The City of Denver condemned the grounds of Mount Prospect Cemetery in 1890 and commissioned their conversion into a public park. Mount Prospect had been Denver’s municipal cemetery since 1858, the year the city itself was founded, and held somewhere between five thousand and six thousand interments accumulated across three decades of frontier settlement, silver boom, and the ordinary mortality of a city growing faster than its civil infrastructure. Families were notified that they had ninety days to arrange the removal of their relatives’ remains to Fairmount Cemetery or another licensed facility. The city would handle unclaimed graves, of which there were many — the transient population of the mining era did not leave families behind to manage paperwork, and a portion of the cemetery’s population had arrived there already unidentified.

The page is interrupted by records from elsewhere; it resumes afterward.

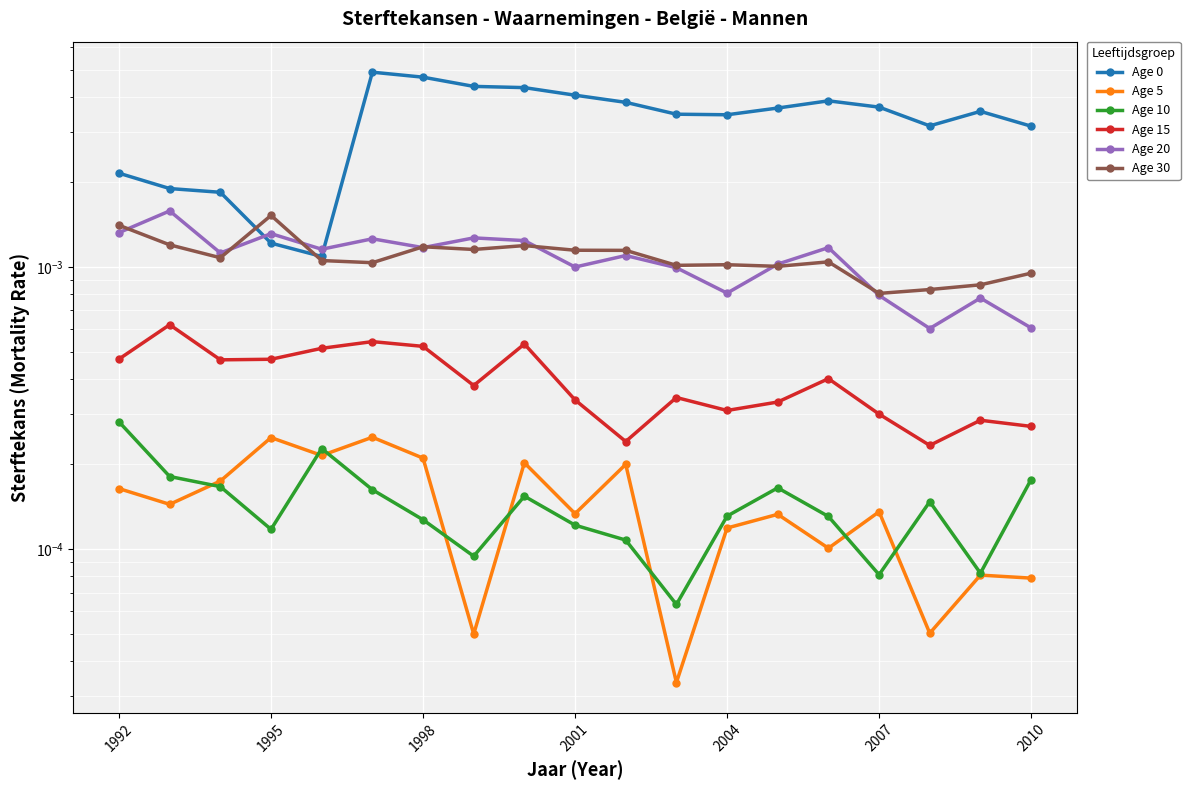

Reading left to right, extract all data points from this chart.

Age 0: 0.0	0.0	0.0	0.0	0.0	0.0	0.0	0.0	0.0	0.0	0.0	0.0	0.0	0.0	0.0	0.0	0.0	0.0	0.0
Age 5: 0.0	0.0	0.0	0.0	0.0	0.0	0.0	0.0	0.0	0.0	0.0	0.0	0.0	0.0	0.0	0.0	0.0	0.0	0.0
Age 10: 0.0	0.0	0.0	0.0	0.0	0.0	0.0	0.0	0.0	0.0	0.0	0.0	0.0	0.0	0.0	0.0	0.0	0.0	0.0
Age 15: 0.0	0.0	0.0	0.0	0.0	0.0	0.0	0.0	0.0	0.0	0.0	0.0	0.0	0.0	0.0	0.0	0.0	0.0	0.0
Age 20: 0.0	0.0	0.0	0.0	0.0	0.0	0.0	0.0	0.0	0.0	0.0	0.0	0.0	0.0	0.0	0.0	0.0	0.0	0.0
Age 30: 0.0	0.0	0.0	0.0	0.0	0.0	0.0	0.0	0.0	0.0	0.0	0.0	0.0	0.0	0.0	0.0	0.0	0.0	0.0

The contract for the unclaimed removals was awarded to a private undertaker at a rate per box delivered to the new location. The structure of the payment — per box, per unit, without specification of what a unit must contain — created an incentive that the contractor interpreted with considerable latitude. Eyewitness accounts collected by Denver newspapers in 1893, when the scandal broke into public view, described workers at the site disarticulating remains and packing multiple sets of bones into single boxes to maximize the count; fragments left in the ground when a body had been buried too long or too deep to recover efficiently; and coffins delivered to Fairmount that contained portions of several different people mixed without identification. The contract required boxes delivered, not persons transferred, and the contractor had read the contract carefully.

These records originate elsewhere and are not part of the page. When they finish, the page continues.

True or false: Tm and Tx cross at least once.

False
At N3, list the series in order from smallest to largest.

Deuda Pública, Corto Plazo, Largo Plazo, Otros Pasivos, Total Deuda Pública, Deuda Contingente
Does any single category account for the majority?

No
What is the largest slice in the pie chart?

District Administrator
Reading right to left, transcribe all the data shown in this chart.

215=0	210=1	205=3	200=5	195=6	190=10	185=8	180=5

The Jewish community of Denver had organized the removal of their section independently, pooling resources to hire their own crews under rabbinical supervision, and their section of the cemetery was moved with relative completeness. The Protestant and Catholic sections, the paupers’ ground, and the section containing those buried without religious affiliation relied on the city contract. It was these sections that produced the accounts of partial remains, of graves found empty with no transfer record, of boxes at Fairmount that opened to reveal an assemblage of fragments rather than a person. The property notices and auction listings from Denver real estate in 1891 and 1892 make no reference to the removal operations underway beneath the surface of what would become one of the city’s desirable residential districts, because the connection between the two was not public knowledge until the 1893 reporting.

The city’s response to the scandal was administrative rather than prosecutorial. The contractor was not charged with any crime, because the contract had not legally required what the public assumed it had required, and the legal distinction between inadequate performance of a burial contract and criminal desecration of remains was ambiguous enough in Colorado law of the period to make prosecution uncertain. A new contractor was engaged to conduct a supplementary survey and recover additional remains; that survey was itself incomplete, and the city health board that oversaw it filed a report that certified the work done without specifying how much remained undone. The park opened. The botanical garden section opened. The obituary records for families who attempted to relocate relatives from Mount Prospect in the early 1890s include a recurring notation: “remains not located.”

Denver in the 1890s was a city in the process of becoming something larger and more permanent than the camp it had started as, and that process required converting frontier-era ground — the graves, the clay lots, the old commercial sites — into civic infrastructure. The conversion at Cheesman Park was the most consequential of these operations and the least carefully managed. The death records in this archive’s correspondence files for the Mount Prospect period contain multiple entries where the transfer notation is blank or marked uncertain, representing people interred in one location whose current resting place cannot be determined from any available documentation. The park is well-maintained and heavily used. The documentation is not well-maintained and not used at all.